Yesterday, after the market closed, two giants of tech with very different profiles and public perceptions reported earnings for the quarter that ended on March 31st. Stock in both Amazon (AMZN) and Microsoft (MSFT) rose in late trading after their releases, Microsoft on a beat of expected EPS ($0.68 versus $0.63) and Amazon presumably on relief that they hadn’t missed again (EPS was exactly at consensus and revenues were pretty close too, but four of the last five quarters have seen AMZN’s earnings short of estimates.)
The two companies could not be further apart in the way that conventional wisdom sees them. Amazon and CEO Jeff Bezos are seen as disruptors and innovators. Indeed, following the announcement, Bezos himself said “We get our energy from inventing on behalf of our customers, and 2014 is off to a kinetic start” (incidentally, the writer in me is impressed by the use of the word “kinetic” rather than the more common and somewhat clichéd “dynamic," but I digress.)
Microsoft was once perceived that way, but now, it seems, is seen as more on a par with IBM (IBM); a tech company, but without a tech company’s spirit. They were behind the curve in tablets and mobile in general. They were even slow to what is now one of their most profitable areas, cloud based enterprise services. All they did was to make money.
The stocks are seen differently, too. It is a story of growth versus value; potential versus profit. AMZN is the ultimate growth stock, with investors shrugging off three digit multiples of both trailing and forward P/Es. MSFT, on the other hand, languishes around a forward P/E of 14 and consistently trades at a discount to the broader market.
As different as they are, however, I believe both stocks are a buy for longer term investors. In the current atmosphere, with “growth” being seen as a dirty word, it is hard to jump in and buy Amazon, but early price action this morning has the stock falling sharply back toward support at the $300 level. That previous support makes that a logical level to buy.

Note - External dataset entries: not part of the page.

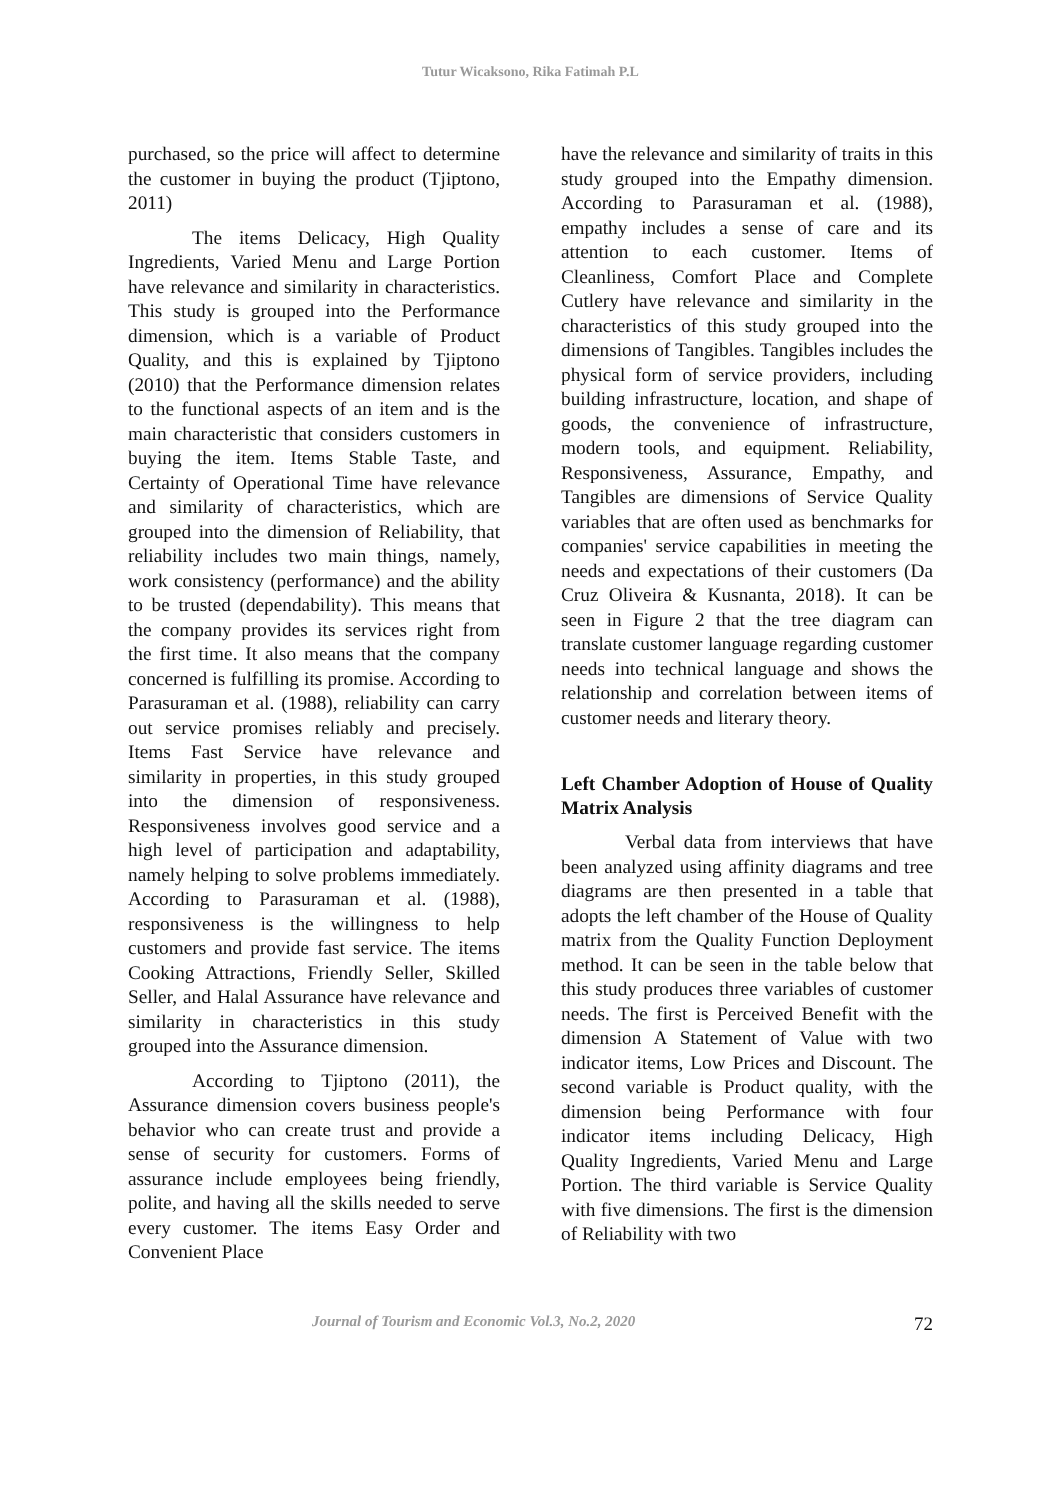Tutur Wicaksono, Rika Fatimah P.L
purchased, so the price will affect to determine the customer in buying the product (Tjiptono, 2011)
The items Delicacy, High Quality Ingredients, Varied Menu and Large Portion have relevance and similarity in characteristics. This study is grouped into the Performance dimension, which is a variable of Product Quality, and this is explained by Tjiptono (2010) that the Performance dimension relates to the functional aspects of an item and is the main characteristic that considers customers in buying the item. Items Stable Taste, and Certainty of Operational Time have relevance and similarity of characteristics, which are grouped into the dimension of Reliability, that reliability includes two main things, namely, work consistency (performance) and the ability to be trusted (dependability). This means that the company provides its services right from the first time. It also means that the company concerned is fulfilling its promise. According to Parasuraman et al. (1988), reliability can carry out service promises reliably and precisely. Items Fast Service have relevance and similarity in properties, in this study grouped into the dimension of responsiveness. Responsiveness involves good service and a high level of participation and adaptability, namely helping to solve problems immediately. According to Parasuraman et al. (1988), responsiveness is the willingness to help customers and provide fast service. The items Cooking Attractions, Friendly Seller, Skilled Seller, and Halal Assurance have relevance and similarity in characteristics in this study grouped into the Assurance dimension.
According to Tjiptono (2011), the Assurance dimension covers business people's behavior who can create trust and provide a sense of security for customers. Forms of assurance include employees being friendly, polite, and having all the skills needed to serve every customer. The items Easy Order and Convenient Place
have the relevance and similarity of traits in this study grouped into the Empathy dimension. According to Parasuraman et al. (1988), empathy includes a sense of care and its attention to each customer. Items of Cleanliness, Comfort Place and Complete Cutlery have relevance and similarity in the characteristics of this study grouped into the dimensions of Tangibles. Tangibles includes the physical form of service providers, including building infrastructure, location, and shape of goods, the convenience of infrastructure, modern tools, and equipment. Reliability, Responsiveness, Assurance, Empathy, and Tangibles are dimensions of Service Quality variables that are often used as benchmarks for companies' service capabilities in meeting the needs and expectations of their customers (Da Cruz Oliveira & Kusnanta, 2018). It can be seen in Figure 2 that the tree diagram can translate customer language regarding customer needs into technical language and shows the relationship and correlation between items of customer needs and literary theory.
Left Chamber Adoption of House of Quality Matrix Analysis
Verbal data from interviews that have been analyzed using affinity diagrams and tree diagrams are then presented in a table that adopts the left chamber of the House of Quality matrix from the Quality Function Deployment method. It can be seen in the table below that this study produces three variables of customer needs. The first is Perceived Benefit with the dimension A Statement of Value with two indicator items, Low Prices and Discount. The second variable is Product quality, with the dimension being Performance with four indicator items including Delicacy, High Quality Ingredients, Varied Menu and Large Portion. The third variable is Service Quality with five dimensions. The first is the dimension of Reliability with two
Journal of Tourism and Economic Vol.3, No.2, 2020 72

Of course, to do so, you have to have faith in Bezos’s Google-like attempt to take over the world, but even as growth and risk go in and out of fashion, innovation remains a positive in my mind. That is never in short supply at Amazon.
MSFT, in contrast, is trading higher this morning despite more worries about Ukraine putting pressure on the market in general. Of course, this is partly just in reaction to the earnings beat, but it also reflects the stock’s new found status as a defensive play.
This combination of a high risk, high multiple growth stock with potential and a low risk, low multiple value stock with profits makes perfect sense to me in the current environment. At some point, sentiment will turn and potential and growth will be back in vogue. At that point AMZN will look cheap at around $300 despite the current multiples. Until then good old boring MSFT can keep chugging along.
Growth versus value and potential versus profit are two of the oldest debates in investing. As usual when two extremes are debated, the best path lies somewhere in the middle. Buying both AMZN on the way down and MSFT on the way up is a way of achieving that middle ground. Take a side in the debate by all means. Shout loudly in favor of your choice and deride those who can’t see the light. Whichever side your head and heart are on, though, keep your money in the middle.